### YOUR INSTRUCTIONS
Every line of the records below that holds the word "Hava" should be copied out.

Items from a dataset
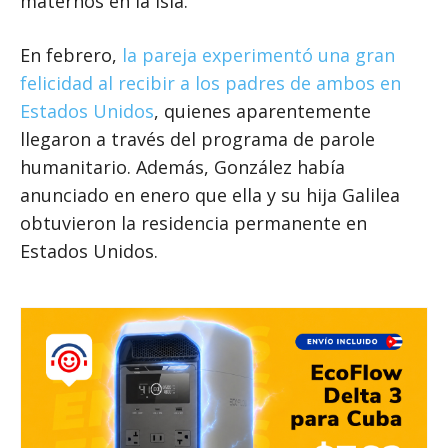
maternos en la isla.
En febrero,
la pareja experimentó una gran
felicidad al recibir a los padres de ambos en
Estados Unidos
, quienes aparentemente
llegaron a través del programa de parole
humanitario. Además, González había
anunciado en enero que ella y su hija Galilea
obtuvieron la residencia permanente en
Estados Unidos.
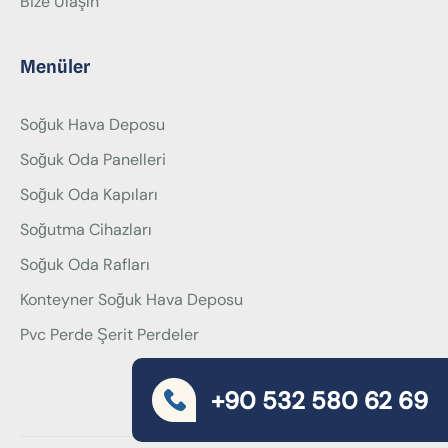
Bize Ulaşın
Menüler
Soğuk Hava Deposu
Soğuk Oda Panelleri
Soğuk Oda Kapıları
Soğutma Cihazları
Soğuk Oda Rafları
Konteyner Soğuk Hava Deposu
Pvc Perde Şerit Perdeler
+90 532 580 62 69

### REPLY
Soğuk Hava Deposu
Konteyner Soğuk Hava Deposu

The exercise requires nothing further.